● **Passage for review**
=====
Defining a calorie seems simple: According to most science textbooks, it’s the amount of energy required to raise one gram of water by one degree Celsius. But how does that relate to the calorie counts we see on everything from fast food menus to snack bar nutrition labels? 

When we look at calorie counts, we’re generally hoping to understand how much energy we’re putting into our bodies. But a nutrition label is never going to be able to tell you that, at least not accurately. There are too many factors at play, many of which are dependent on an individual’s physiology, and others of which we’re still figuring out.  

Consider this: Starting in 2020, almonds suddenly seemed to have around 30 percent fewer calories than they did the year before. Cashews and walnuts went through a similar drop in energy density. Nuts themselves didn’t change, of course, but the method used to calculate calories did

That’s because the FDA and USDA often still use a century-old method for measuring calories. originating in the late 19th century (though exceptions are made if there’s more recent research available, like for the nuts). In the late 19th century, Wilbur Atwater, decided to measure the energy contained in foods by burning the stuff, quantifying how much energy was inside it, then feeding the same food to people and measuring how much energy was contained in their poop and pee. The difference between the energy in and energy out, so to speak, became the calorie-calculating numbers we use for macronutrients today: nine calories in a gram of fat, and four each in a gram of carbohydrate and protein. 

For the 19th century, this was a huge leap forward in our understanding of the energy density in food. But for the 21st, it doesn’t quite add up. 

[Related: The truth about counting calories]

A calorie of fat in a nut, for instance, doesn’t seem to be the same thing as a calorie of animal fat. Though it’s still unclear why this happens, it seems that our bodies can’t break down all foods equally, which means some calories remain inside the food and exit in our poop, never having impacted our waistlines at all. (We should note here that the calories-in-nuts research was partially funded by various nut boards, though the interested parties didn’t design or perform the studies themselves).
=====
● **Work to complete**
**1)** Can you reproduce the article on calorie counts from "That’s because the" up to and including "carbohydrate and protein."?
**2)** Could you rewrite the paragraph of the article on calorie counts that begins "A calorie of fat in a nut" as a short bulleted list that keeps its main facts?
**3)** Would you extend the article on calorie counts, picking up right after its final sentence?
=====
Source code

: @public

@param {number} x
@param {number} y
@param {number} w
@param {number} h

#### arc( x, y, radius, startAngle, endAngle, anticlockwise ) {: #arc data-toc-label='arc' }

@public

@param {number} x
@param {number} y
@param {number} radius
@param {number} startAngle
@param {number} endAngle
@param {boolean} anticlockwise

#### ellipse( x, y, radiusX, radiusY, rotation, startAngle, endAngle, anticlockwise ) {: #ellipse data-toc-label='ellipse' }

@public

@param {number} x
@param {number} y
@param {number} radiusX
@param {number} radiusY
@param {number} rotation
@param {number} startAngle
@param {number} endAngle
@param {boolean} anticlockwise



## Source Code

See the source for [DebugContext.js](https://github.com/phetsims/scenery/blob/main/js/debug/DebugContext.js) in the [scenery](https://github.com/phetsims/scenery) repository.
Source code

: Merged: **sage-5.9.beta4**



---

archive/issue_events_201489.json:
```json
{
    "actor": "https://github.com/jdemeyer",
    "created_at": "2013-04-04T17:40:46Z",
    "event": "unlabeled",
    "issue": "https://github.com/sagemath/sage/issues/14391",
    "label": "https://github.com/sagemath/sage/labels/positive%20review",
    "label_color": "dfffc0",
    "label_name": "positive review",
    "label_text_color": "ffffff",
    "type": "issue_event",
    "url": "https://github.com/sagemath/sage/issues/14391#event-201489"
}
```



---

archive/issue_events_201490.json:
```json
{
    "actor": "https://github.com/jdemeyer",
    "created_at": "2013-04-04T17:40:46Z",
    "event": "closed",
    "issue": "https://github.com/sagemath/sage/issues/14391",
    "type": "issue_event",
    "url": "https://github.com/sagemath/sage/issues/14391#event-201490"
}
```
=====
● **Answers to the exercises**
**1)**
That’s because the FDA and USDA often still use a century-old method for measuring calories. originating in the late 19th century (though exceptions are made if there’s more recent research available, like for the nuts). In the late 19th century, Wilbur Atwater, decided to measure the energy contained in foods by burning the stuff, quantifying how much energy was inside it, then feeding the same food to people and measuring how much energy was contained in their poop and pee. The difference between the energy in and energy out, so to speak, became the calorie-calculating numbers we use for macronutrients today: nine calories in a gram of fat, and four each in a gram of carbohydrate and protein.

**2)**
- A calorie of fat in a nut doesn't seem to be the same as a calorie of animal fat.
- The reason is still unclear, but our bodies seem unable to break down all foods equally.
- Some calories therefore stay inside the food and leave in our poop without affecting our waistlines.
- Nut boards partly funded the nut research but didn't design or perform the studies.

**3)**
This concept of bioavailability has only recently become a topic of research, so there’s not much information yet about what other types of foods we may be improperly quantifying. We know, for instance, that cooking food seems to make the nutrients inside it more available. We also know that our individual gut microbes help determine how much energy we extract from our food, like by breaking down cell walls inside certain vegetables. The Atwater system doesn’t account at all for cooking food, much less how you cook it, nor does it account for differences in bioavailability between different types of food. It just goes by how many grams of fat, protein, or carbohydrate are in the food. 

The new nut studies don’t even use a much more advanced method than Atwater used—basically, the researchers fed almonds (or walnuts or cashews) to participants, and measured their poop to see how much energy was absorbed. It’s just that the USDA scientists were bothering to look at one food in particular.

Until we find a better method for quantifying the energy in any one food group, a calorie, really, is a number we’ve assigned somewhat arbitrarily to food. Try not to take it too seriously.